I rocked in silence, and realized for the first time that “home” wasn’t this place anymore. It was wherever Victor was. It was both a terrifying and an enlightening realization, and I took a deep breath and thought carefully before I answered.

 

“Yes. I’m ready to go home.”

 

It was like saying hello and good-bye at the same time, and Victor stared out at the baseball field that had once been a cotton field. He quietly said (as if to himself) that the memories of the places we’d been before were always more golden-tinted in retrospect than they had ever been at the time, and I nodded, surprised that he’d known more than he’d let on.
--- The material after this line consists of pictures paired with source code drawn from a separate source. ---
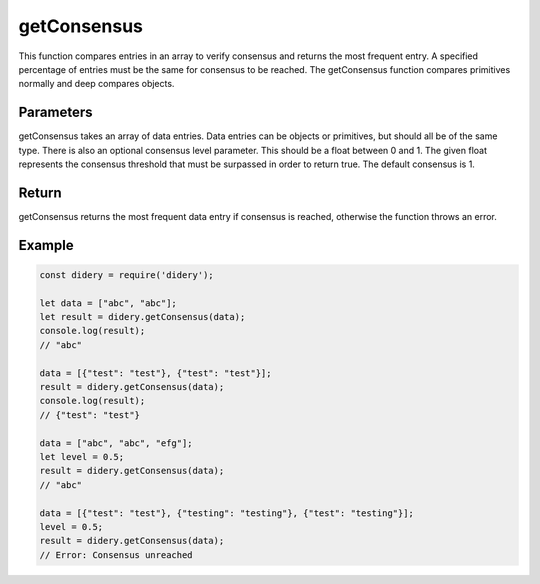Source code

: ##############
getConsensus
##############
This function compares entries in an array to verify consensus and returns the most frequent entry. A specified
percentage of entries must be the same for consensus to be reached. The getConsensus function compares primitives
normally and deep compares objects.

Parameters
==========
getConsensus takes an array of data entries. Data entries can be objects or primitives, but should all be of the same
type. There is also an optional consensus level parameter. This should be a float between 0 and 1. The given float
represents the consensus threshold that must be surpassed in order to return true. The default consensus is 1.

Return
======
getConsensus returns the most frequent data entry if consensus is reached, otherwise the function throws an error.

Example
=======
.. code-block:: javascript

   const didery = require('didery');

   let data = ["abc", "abc"];
   let result = didery.getConsensus(data);
   console.log(result);
   // "abc"

   data = [{"test": "test"}, {"test": "test"}];
   result = didery.getConsensus(data);
   console.log(result);
   // {"test": "test"}

   data = ["abc", "abc", "efg"];
   let level = 0.5;
   result = didery.getConsensus(data);
   // "abc"

   data = [{"test": "test"}, {"testing": "testing"}, {"test": "testing"}];
   level = 0.5;
   result = didery.getConsensus(data);
   // Error: Consensus unreached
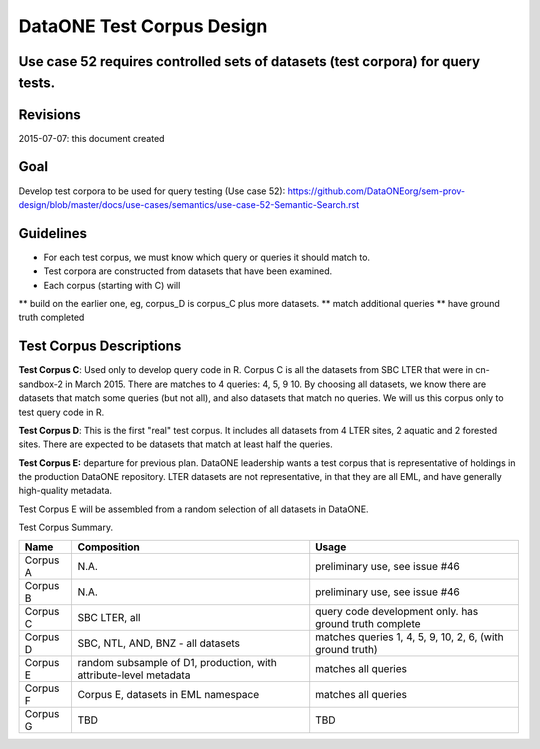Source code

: DataONE Test Corpus Design
=====================================================

Use case 52 requires controlled sets of datasets (test corpora) for query tests. 
--------------------------------------------------------------------------------

Revisions
---------
2015-07-07: this document created


Goal
----
Develop test corpora to be used for query testing (Use case 52): 
https://github.com/DataONEorg/sem-prov-design/blob/master/docs/use-cases/semantics/use-case-52-Semantic-Search.rst



Guidelines
----------
* For each test corpus, we must know which query or queries it should match to.
* Test corpora are constructed from datasets that have been examined. 
* Each corpus (starting with C) will 
** build on the earlier one, eg, corpus_D is corpus_C plus more datasets.
** match additional queries
** have ground truth completed


Test Corpus Descriptions
------------------------
**Test Corpus C**:
Used only to develop query code in R. Corpus C is all the datasets from SBC LTER
that were in cn-sandbox-2 in March 2015.  
There are matches to 4 queries: 4, 5, 9 10. By choosing all datasets, we know there are
datasets that match some queries (but not all), and also datasets that match
no queries. We will us this corpus only to test query code in R.

**Test Corpus D**:
This is the first "real" test corpus. It includes all datasets from 4 LTER sites, 2 aquatic
and 2 forested sites. There are expected to be datasets that match at least half the queries. 

**Test Corpus E:**
departure for previous plan. DataONE leadership wants a test corpus that is representative of holdings in the production DataONE repository. LTER datasets are not representative, in that they are all EML, and have generally high-quality metadata. 

Test Corpus E will be assembled from a random selection of all datasets in DataONE. 



Test Corpus Summary.


+----------+------------------------------------------------------------------------+------------------------------------------------------------+
| Name     | Composition                                                            |Usage                                                       |
+==========+========================================================================+============================================================+
| Corpus A |N.A.                                                                    | preliminary use, see issue #46                             |
+----------+------------------------------------------------------------------------+------------------------------------------------------------+
| Corpus B |N.A.                                                                    | preliminary use, see issue #46                             |
+----------+------------------------------------------------------------------------+------------------------------------------------------------+
| Corpus C | SBC LTER, all                                                          | query code development only. has ground truth complete     |
+----------+------------------------------------------------------------------------+------------------------------------------------------------+
| Corpus D | SBC, NTL, AND, BNZ - all datasets                                      | matches queries 1, 4, 5, 9, 10, 2, 6, (with ground truth)  |
+----------+------------------------------------------------------------------------+------------------------------------------------------------+
| Corpus E | random subsample of D1, production, with attribute-level metadata      | matches all queries                                        |
+----------+------------------------------------------------------------------------+------------------------------------------------------------+
| Corpus F | Corpus E, datasets in EML namespace                                    | matches all queries                                        |
+----------+------------------------------------------------------------------------+------------------------------------------------------------+
| Corpus G | TBD                                                                    | TBD                                                        |
+----------+------------------------------------------------------------------------+------------------------------------------------------------+

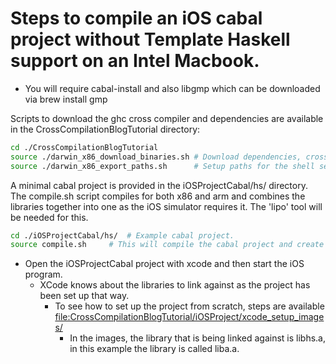 * Steps to compile an iOS cabal project without Template Haskell support on an Intel Macbook.

- You will require cabal-install and also libgmp which can be downloaded via brew install gmp

Scripts to download the ghc cross compiler and dependencies are available in the CrossCompilationBlogTutorial directory:

#+begin_src sh
  cd ./CrossCompilationBlogTutorial
  source ./darwin_x86_download_binaries.sh # Download dependencies, cross compilers, and wrappers
  source ./darwin_x86_export_paths.sh      # Setup paths for the shell session
#+end_src

A minimal cabal project is provided in the iOSProjectCabal/hs/ directory. The compile.sh script compiles for both x86 and arm and combines the libraries together into one as the iOS simulator requires it. The 'lipo' tool will be needed for this.

#+begin_src sh
  cd ./iOSProjectCabal/hs/ 	# Example cabal project.
  source compile.sh		# This will compile the cabal project and create a liba.a in the ../lib folder, which is ready to be used in the xcode iOS simulator.
#+end_src

- Open the iOSProjectCabal project with xcode and then start the iOS program.
  - XCode knows about the libraries to link against as the project has been set up that way.
    - To see how to set up the project from scratch, steps are available [[file:CrossCompilationBlogTutorial/iOSProject/xcode_setup_images/]]
      - In the images, the library that is being linked against is libhs.a, in this example the library is called liba.a.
He was right, but I didn’t know if that made it better or worse. Was it worse to be homesick for a time that was once home, but now lived only in your own mind . . . or to be homesick for a place that never really existed at all? I couldn’t answer, so instead I went back inside the house to pack. For home.

 

 

 

 

 

A Series of Helpful Post-it Notes I Left Around the House for My Husband This Week

 

Dear Victor: This bath towel was wet and you left it on the floor and it was the last clean one in the house. I’m pretty sure this is how tuberculosis is spread. I’m writing all this in my blog in case I end up dead because of your carelessness.

 

 

 

Dear Victor: There is a pile of business suits for the dry cleaner’s that have been in the closet for five months. You work from home. The fuck, Victor?

 

Dear Victor: Why is cleaning up cat vomit always my job? Was I not here when we picked from the job jar? Is there a job jar at all? Because I’d like to redraw. Also, I’m aware that you always have to clean out the litter box, but that’s because at any moment my IUD could fail and I could accidentally get pregnant and then get that cat-poop pregnancy disease, and our baby would be born with no arms or legs. Is that what you want, Victor? For our baby not to have arms? You are so selfish.

 

Dear Victor: You make me sick. Why in God’s name wouldn’t you just throw away the empty pizza box when you were done with it? Are your arms broken? Do you have some sort of disease I don’t know about that makes you blind to empty pizza boxes?

 

Dear Victor: Okay, I just remembered I was the last one to make pizza, so I guess I left this box out. Still, I’m leaving out the note anyway so you can learn from it. Bad, bad Victor.

 

Dear Victor: I do not appreciate your leaving passive-aggressive addendums to my helpful Post-it notes. In fact, they are the opposite of helpful. They are just bitter.

 

Dear Victor: If you leave wet towels on the ground again I will stab you.

 

Dear Victor: You can’t take clothes out of the dryer without telling me and just dump them on the bed in a heap. When I find them they’ve usually cooled off, and then I have to put them all back in the dryer with a cup of water, and then rerun the dryer so all the wrinkles come out, and then sneak each article of clothing out one at a time and hang it up. It’s called “a method,” Victor. Stop judging me.

 

Dear Victor: No, actually, I don’t know how to use an iron. Because we don’t own one. How have you never noticed this before?! The dryer is our iron, Victor. Also, I would appreciate it if you would talk to me directly instead of yelling at me on a Post-it. These Post-its are for educational purposes. Not to draw lewd caricatures of hands pointing menacingly at me. Also, you’re supposed to point with your index finger. This is basic pointing etiquette.

 

Dear Victor: I’ve poisoned something in the fridge. Good luck with that.

 

Dear Victor: I’m sorry. I think I might have PMS. I don’t know what’s wrong with me.

 

Dear Victor: That was an apology, you asshole! Now there are two things poisoned in the fridge. Because you don’t know how to accept an apology.

 

Dear Victor: I am so sorry you are sick. I swear I was just kidding about poisoning shit in the fridge. I mean, I did leave the yogurt out for, like, a half a day, but that was really more by accident because I was so distracted by the wet towel on the floor. If anything, you brought this on yourself. Once again, I apologize.